На площадке между первым и вторым этажом ты резко открыл дверь сверху и чуть не налетел на меня. В одной руке у тебя был мусорный пакет, в другой — раскрытая книга, заложенная пальцем, как всегда.
— Осторожно, — сказал ты сразу, отступая в сторону.
Не раздражённо. Не ласково. Просто, как говорят взрослые вежливые люди, для которых чужое тело — тоже реальность, а не препятствие.
Я прижалась к перилам, чтобы пропустить тебя. Хлеб в руках вдруг показался тяжёлым и нелепым.
— Извини, — сказала я. Голос вышел тише, чем я хотела.
Ты задержался на полсекунды, взглянул внимательнее, узнал, наверное, соседскую девочку, и коротко кивнул:
— Ничего.
Потом спустился мимо. Я почувствовала запах мороза от твоей куртки, сырой бумаги и ещё чего-то — может быть, дешёвого мыла, может быть, библиотечной пыли. Пакет шуршал о твою ногу. На обложке книги, которую ты держал, я успела увидеть чёрные буквы, но не разобрала названия.
Вот и всё.
Ты ушёл вниз, дверь подъезда скрипнула, и внизу на секунду полоснуло синим зимним светом. Я стояла между этажами с хлебом и чаем, не в силах подняться дальше. Мне было не хорошо и не плохо. Скорее, оглушённо пусто. Как бывает после того, как случилось что-то совсем малое, а внутренне — огромное. Я вдруг поняла, что эти два слова — «осторожно» и «ничего» — останутся со мной дольше, чем многие разговоры, которые люди потом называют важными.
В тот вечер я дома всё делала как обычно: поставила кастрюлю, нарезала хлеб, достала из шкафа соль, выслушала мамины жалобы на инвентаризацию, кивала в нужных местах. Но внутри меня уже произошло смещение, которое я сама тогда не смогла бы назвать.
Я впервые поняла, что память не зависит от величины события.
Ей не нужен ни праздник, ни признание, ни беда. Ей достаточно двух слов на лестнице, случайного запаха, одного взгляда сверху вниз, дрожащей лампочки на площадке. И если уж память выбрала себе пищу, она будет кормиться ею годами, не спрашивая, дозволено ли это рассудком, полезно ли для жизни, справедливо ли по отношению к другому человеку.
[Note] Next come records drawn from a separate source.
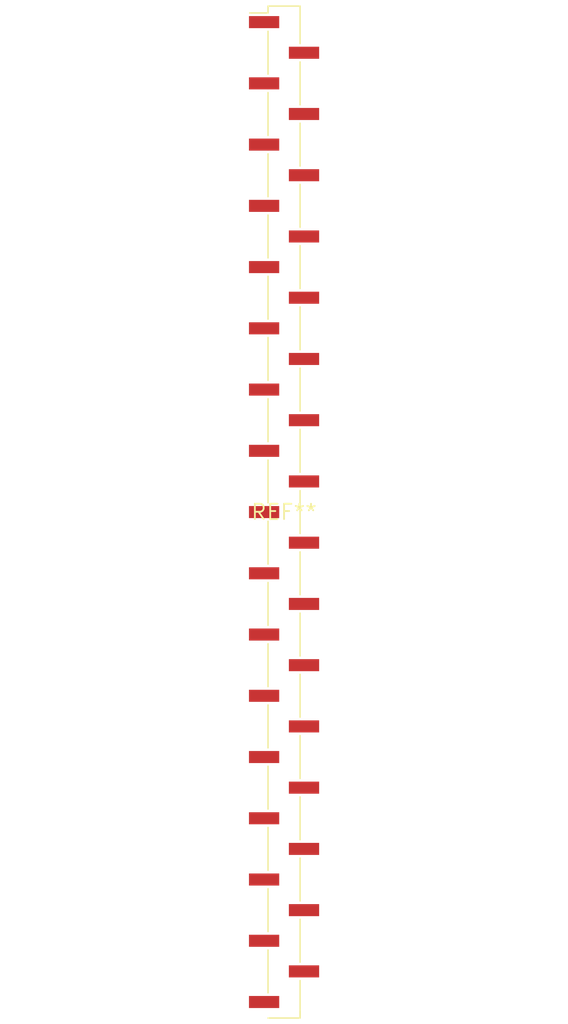
<source format=kicad_pcb>
(kicad_pcb (version 20240108) (generator pcbnew)

  (general
    (thickness 1.6)
  )

  (paper "A4")
  (layers
    (0 "F.Cu" signal)
    (31 "B.Cu" signal)
    (32 "B.Adhes" user "B.Adhesive")
    (33 "F.Adhes" user "F.Adhesive")
    (34 "B.Paste" user)
    (35 "F.Paste" user)
    (36 "B.SilkS" user "B.Silkscreen")
    (37 "F.SilkS" user "F.Silkscreen")
    (38 "B.Mask" user)
    (39 "F.Mask" user)
    (40 "Dwgs.User" user "User.Drawings")
    (41 "Cmts.User" user "User.Comments")
    (42 "Eco1.User" user "User.Eco1")
    (43 "Eco2.User" user "User.Eco2")
    (44 "Edge.Cuts" user)
    (45 "Margin" user)
    (46 "B.CrtYd" user "B.Courtyard")
    (47 "F.CrtYd" user "F.Courtyard")
    (48 "B.Fab" user)
    (49 "F.Fab" user)
    (50 "User.1" user)
    (51 "User.2" user)
    (52 "User.3" user)
    (53 "User.4" user)
    (54 "User.5" user)
    (55 "User.6" user)
    (56 "User.7" user)
    (57 "User.8" user)
    (58 "User.9" user)
  )

  (setup
    (pad_to_mask_clearance 0)
    (pcbplotparams
      (layerselection 0x00010fc_ffffffff)
      (plot_on_all_layers_selection 0x0000000_00000000)
      (disableapertmacros false)
      (usegerberextensions false)
      (usegerberattributes false)
      (usegerberadvancedattributes false)
      (creategerberjobfile false)
      (dashed_line_dash_ratio 12.000000)
      (dashed_line_gap_ratio 3.000000)
      (svgprecision 4)
      (plotframeref false)
      (viasonmask false)
      (mode 1)
      (useauxorigin false)
      (hpglpennumber 1)
      (hpglpenspeed 20)
      (hpglpendiameter 15.000000)
      (dxfpolygonmode false)
      (dxfimperialunits false)
      (dxfusepcbnewfont false)
      (psnegative false)
      (psa4output false)
      (plotreference false)
      (plotvalue false)
      (plotinvisibletext false)
      (sketchpadsonfab false)
      (subtractmaskfromsilk false)
      (outputformat 1)
      (mirror false)
      (drillshape 1)
      (scaleselection 1)
      (outputdirectory "")
    )
  )

  (net 0 "")

  (footprint "PinHeader_1x33_P2.54mm_Vertical_SMD_Pin1Left" (layer "F.Cu") (at 0 0))

)

</source>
Я лежала той ночью и повторяла про себя твоё «осторожно» — не из нежности даже, а с тем суровым вниманием, с каким бедные люди пересчитывают мелочь, чтобы ничего не потерять. Уже тогда, сама того не понимая, я знала: есть вещи, которых человеку больше не дадут. Значит, надо сохранить хотя бы это.
Так во мне и укрепилась привычка смотреть — не глазами только, а всей памятью. И с той поры жизнь, какою она была для всех, перестала быть для меня главной. Главным стало то, что, может быть, и не имело никакого значения для мира, но уже начало иметь слишком большое значение для меня.
Глава четвёртая. Несколько слов
Первый раз ты заговорил со мной по-настоящему не во дворе, не на ходу, не тем случайным словом, которое человек бросает в пространство, а так, как говорят одному-единственному человеку, пусть и по самому мелкому поводу. Я потом много раз думала, почему именно это запомнилось мне с такой жестокостью, и всякий раз приходила к одному: потому что до той минуты ты существовал для меня как мир, а после неё — ещё и как голос, обращённый ко мне.